Once you find the line with "index pip: (148, 167)" in the data that follows, repeat it and every line after it exactly, through the line with "pinky mcp: (163, 256)".
═════ MATERIALS PROVIDED
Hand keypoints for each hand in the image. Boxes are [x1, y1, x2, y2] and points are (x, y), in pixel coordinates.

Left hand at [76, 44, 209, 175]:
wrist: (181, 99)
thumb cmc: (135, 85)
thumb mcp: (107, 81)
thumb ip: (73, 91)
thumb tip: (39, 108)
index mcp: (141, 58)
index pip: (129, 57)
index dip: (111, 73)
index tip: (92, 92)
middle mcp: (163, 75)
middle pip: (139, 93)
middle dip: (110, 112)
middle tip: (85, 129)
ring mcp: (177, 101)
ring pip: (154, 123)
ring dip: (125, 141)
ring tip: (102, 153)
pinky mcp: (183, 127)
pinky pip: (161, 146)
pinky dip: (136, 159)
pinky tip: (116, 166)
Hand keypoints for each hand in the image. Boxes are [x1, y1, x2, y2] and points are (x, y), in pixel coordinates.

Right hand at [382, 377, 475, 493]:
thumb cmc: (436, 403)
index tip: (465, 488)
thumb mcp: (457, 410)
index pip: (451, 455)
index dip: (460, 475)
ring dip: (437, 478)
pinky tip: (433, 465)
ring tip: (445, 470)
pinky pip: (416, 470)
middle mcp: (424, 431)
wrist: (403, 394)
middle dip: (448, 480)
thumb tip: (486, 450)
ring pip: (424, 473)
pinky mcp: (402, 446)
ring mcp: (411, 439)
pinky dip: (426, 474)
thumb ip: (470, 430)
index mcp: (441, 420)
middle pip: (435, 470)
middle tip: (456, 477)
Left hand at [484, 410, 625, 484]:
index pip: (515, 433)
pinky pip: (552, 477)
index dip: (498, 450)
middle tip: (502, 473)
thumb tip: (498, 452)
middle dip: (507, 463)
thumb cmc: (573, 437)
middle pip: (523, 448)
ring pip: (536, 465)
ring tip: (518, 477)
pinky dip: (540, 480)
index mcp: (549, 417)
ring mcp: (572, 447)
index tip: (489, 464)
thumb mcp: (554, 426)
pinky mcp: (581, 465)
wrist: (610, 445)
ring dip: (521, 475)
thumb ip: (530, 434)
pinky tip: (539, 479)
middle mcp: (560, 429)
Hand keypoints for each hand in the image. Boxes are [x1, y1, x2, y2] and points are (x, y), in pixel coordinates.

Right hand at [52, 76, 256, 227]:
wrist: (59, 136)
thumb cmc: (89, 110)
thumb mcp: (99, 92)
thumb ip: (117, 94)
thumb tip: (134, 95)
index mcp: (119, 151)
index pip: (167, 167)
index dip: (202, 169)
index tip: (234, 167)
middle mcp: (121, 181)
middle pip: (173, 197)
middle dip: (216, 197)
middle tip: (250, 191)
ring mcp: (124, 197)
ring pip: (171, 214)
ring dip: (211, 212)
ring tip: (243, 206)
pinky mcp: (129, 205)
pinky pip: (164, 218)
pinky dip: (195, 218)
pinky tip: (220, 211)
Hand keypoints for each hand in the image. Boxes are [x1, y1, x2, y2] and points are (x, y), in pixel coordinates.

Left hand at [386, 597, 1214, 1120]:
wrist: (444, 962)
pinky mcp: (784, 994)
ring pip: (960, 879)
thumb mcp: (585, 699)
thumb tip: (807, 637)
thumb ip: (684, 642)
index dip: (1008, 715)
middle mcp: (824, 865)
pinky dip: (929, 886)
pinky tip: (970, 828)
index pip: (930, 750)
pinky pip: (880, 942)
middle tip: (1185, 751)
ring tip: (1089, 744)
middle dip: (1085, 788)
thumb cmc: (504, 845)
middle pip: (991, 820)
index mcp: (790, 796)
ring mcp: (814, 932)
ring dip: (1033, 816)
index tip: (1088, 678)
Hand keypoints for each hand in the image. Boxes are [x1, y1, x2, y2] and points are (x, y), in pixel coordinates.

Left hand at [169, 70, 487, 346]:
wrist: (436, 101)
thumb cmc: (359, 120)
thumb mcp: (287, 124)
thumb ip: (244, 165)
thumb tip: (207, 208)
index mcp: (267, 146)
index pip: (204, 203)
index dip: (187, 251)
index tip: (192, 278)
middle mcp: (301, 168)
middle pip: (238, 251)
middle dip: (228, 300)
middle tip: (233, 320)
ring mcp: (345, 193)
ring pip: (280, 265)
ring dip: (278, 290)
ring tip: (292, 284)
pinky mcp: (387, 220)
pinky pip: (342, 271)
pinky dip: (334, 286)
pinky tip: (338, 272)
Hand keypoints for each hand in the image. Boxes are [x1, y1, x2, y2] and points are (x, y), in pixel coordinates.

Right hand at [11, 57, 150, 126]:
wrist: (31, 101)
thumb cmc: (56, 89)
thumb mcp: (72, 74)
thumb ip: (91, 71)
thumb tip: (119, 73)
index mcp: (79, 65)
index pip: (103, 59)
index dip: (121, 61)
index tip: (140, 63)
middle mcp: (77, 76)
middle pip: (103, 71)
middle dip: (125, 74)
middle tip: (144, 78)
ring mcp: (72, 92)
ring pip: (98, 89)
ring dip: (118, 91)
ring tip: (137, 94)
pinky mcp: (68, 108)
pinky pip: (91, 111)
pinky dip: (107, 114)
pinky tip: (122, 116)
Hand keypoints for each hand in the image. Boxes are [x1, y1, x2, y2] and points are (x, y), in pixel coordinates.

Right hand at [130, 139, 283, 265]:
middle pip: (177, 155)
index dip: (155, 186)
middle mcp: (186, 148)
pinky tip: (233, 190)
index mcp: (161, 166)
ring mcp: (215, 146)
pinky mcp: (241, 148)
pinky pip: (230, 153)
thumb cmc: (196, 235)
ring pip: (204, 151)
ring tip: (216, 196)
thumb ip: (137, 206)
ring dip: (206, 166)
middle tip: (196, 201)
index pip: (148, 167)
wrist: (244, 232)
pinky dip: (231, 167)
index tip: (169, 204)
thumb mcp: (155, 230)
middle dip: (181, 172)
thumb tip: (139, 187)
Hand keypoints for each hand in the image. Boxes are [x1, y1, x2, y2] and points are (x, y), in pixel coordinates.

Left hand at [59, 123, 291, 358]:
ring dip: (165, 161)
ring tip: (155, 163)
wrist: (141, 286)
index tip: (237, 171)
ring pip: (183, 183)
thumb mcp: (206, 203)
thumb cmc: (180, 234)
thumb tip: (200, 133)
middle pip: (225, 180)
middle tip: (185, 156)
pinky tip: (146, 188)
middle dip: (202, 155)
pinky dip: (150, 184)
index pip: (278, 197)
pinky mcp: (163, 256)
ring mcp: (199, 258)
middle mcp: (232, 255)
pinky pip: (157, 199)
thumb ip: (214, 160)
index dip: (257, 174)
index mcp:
══════════
▶ _ANSWER TO THIS EXERCISE_
index pip: (148, 167)
wrist: (244, 232)
pinky dip: (231, 167)
index tip: (169, 204)
thumb mcp: (155, 230)
middle dip: (181, 172)
thumb tip: (139, 187)
Hand keypoints for each hand in the image. Boxes are [x1, y1, x2, y2] and points are (x, y), in pixel coordinates.

Left hand at [59, 123, 291, 358]:
ring dip: (165, 161)
ring tip: (155, 163)
wrist: (141, 286)
index tip: (237, 171)
ring pip: (183, 183)
thumb mcp: (206, 203)
thumb cmc: (180, 234)
thumb tip: (200, 133)
middle pip: (225, 180)
middle tip: (185, 156)
pinky tip: (146, 188)
middle dip: (202, 155)
pinky dip: (150, 184)
index pip: (278, 197)
pinky mcp: (163, 256)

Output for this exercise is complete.